If the information is not received by the new date for exchange, it should be considered that the central filing has not taken place and the competent authority that notified the missing exchange should require the MNE’s constituent entity to file the GloBE Information Return locally. It is, however, unclear at this stage, whether the GloBE Information Return filed by the constituent entity will be related to the constituent entity only or will cover all entities of its MNE group (and thus be considered as a central filing). Indeed, the definition of the top-up tax return under the DAC9 proposal refers to the collective tax return filed by the UPE or the designated filing entity.

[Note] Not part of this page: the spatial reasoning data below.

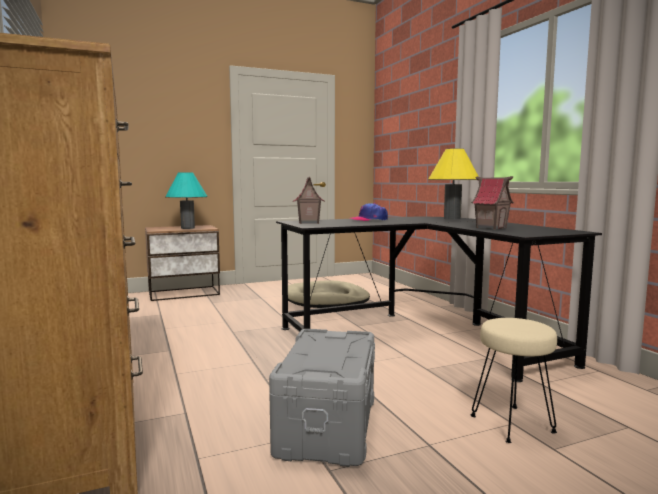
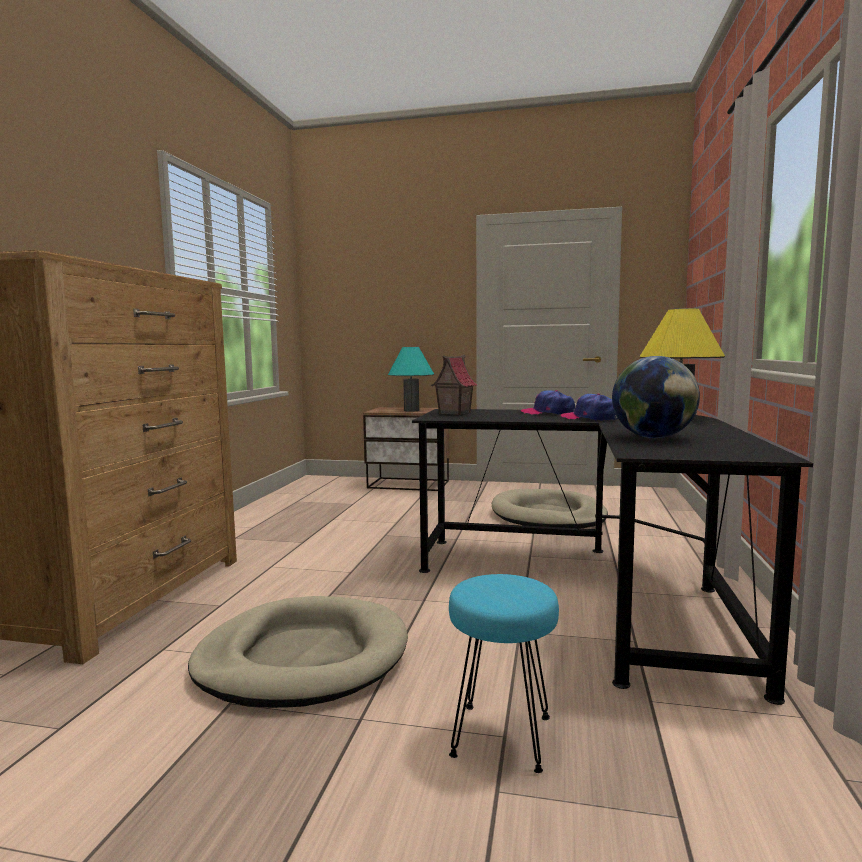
camera: 35 degrees right, 0 degrees up
grey storage box [269,329,375,467] -> beige dog bed [188,596,408,708]
beige stool [470,318,557,443] -> turquoise stool [449,574,559,773]
toy house [471,176,514,230] -> globe [612,356,700,438]
none -> cap [561,394,618,421]

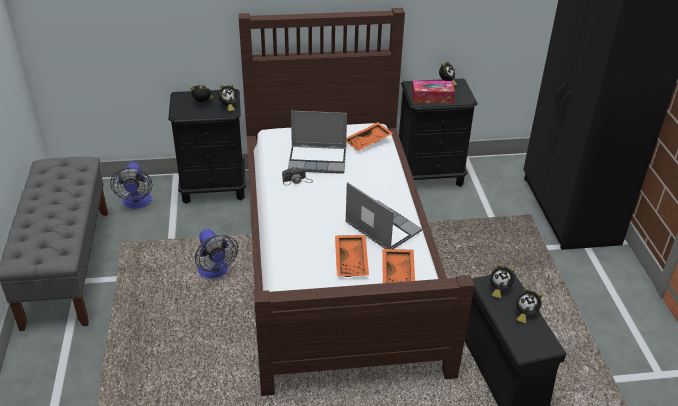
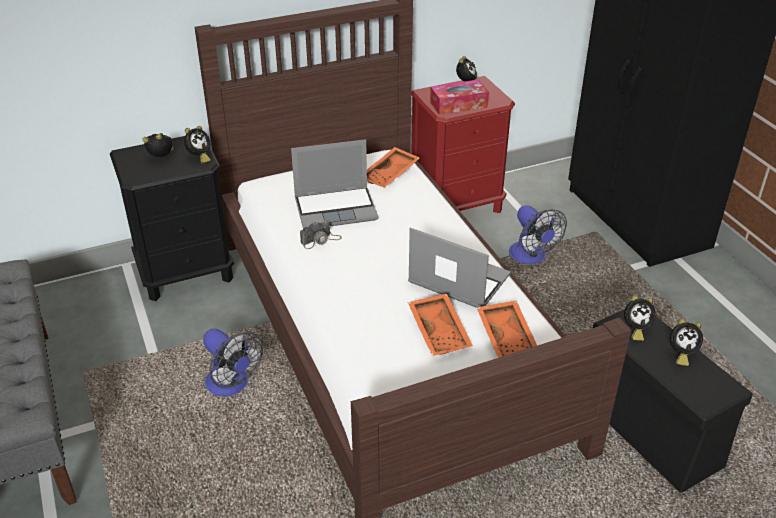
camera: 15 degrees left, 0 degrees up
fan [110,162,152,209] -> fan moved to [509,205,567,264]
black nightstand [399,78,478,187] -> red nightstand [411,76,515,213]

The competent authorities should also notify each other when there is reason to believe that the information included in a GloBE Information Return is not correct and requires adjustments. If the notified competent authority agrees that the information in the GloBE Information Return requires corrections, it shall take, without delay, appropriate measures to obtain such corrected information from the concerned UPE or designated filing entity. Such corrections should be exchanged without undue delay with all competent authorities for which such information is subject to exchange. At this stage, the DAC9 Proposal does not provide for any rule in case of disagreement by the notified competent authority or by the concerned UPE or designated filing entity on the adjustments/corrections to be made.
Penalties
According to the DAC9 Proposal, the penalties provided for non-compliance to the provisions of the proposal, once implemented, shall be effective, proportionate and dissuasive. Currently, in Luxembourg the penalties for non-compliance with the DAC rules amount, in principle, to a maximum of 250,000 Euros.
Implications
Without the DAC9 Proposal, each company that forms part of an MNE group has to file a GloBE Information Return in the jurisdiction where it is located, which can be time-consuming and complicated. Under the DAC9 Proposal, MNE groups located in various EU jurisdictions will only have to file one GloBE Information Return, at central level in one EU Member State, for the entire group. This proposal is thus welcome as it should in theory significantly simplify the filing process and reduce the administrative burden for European businesses. Under the DAC9
Proposal the reporting is only done once for the whole MNE, and the constituent entities are then exempted from filing reports themselves locally.
However, this proposal raises a few questions. Indeed, it is unclear at this stage whether the central filing will be mandatory or optional, so that MNE groups can choose how they operate. It is also unclear what the local procedure will be in the Member States where the constituent entities are located for the taxation of these entities. It also seems that Member States will still be allowed to request local tax returns, despite central filing having been done by the UPE. Indeed, according to the Pillar Two Directive, information filed as part of the GloBE Information Return should allow the tax administrations where the constituent entities are located to evaluate the correctness of a constituent entity’s liability for the top-up tax or the QDMTT, as the case may be, by application of domestic procedures, including for filing of domestic tax returns. But in case of discrepancy between the local tax returns and the central filing, what will the dispute resolution procedure available to the assessed constituent entity that is taxed based on a GloBE Information Return filed in another Member State by another member of its MNE group be? It remains thus to be seen how the DAC9 Proposal will evolve over the European legislative process.
If and when formally adopted at unanimity by the EU Council, Member States will have to implement the DAC9 Proposal by 31 December 2025 at the latest.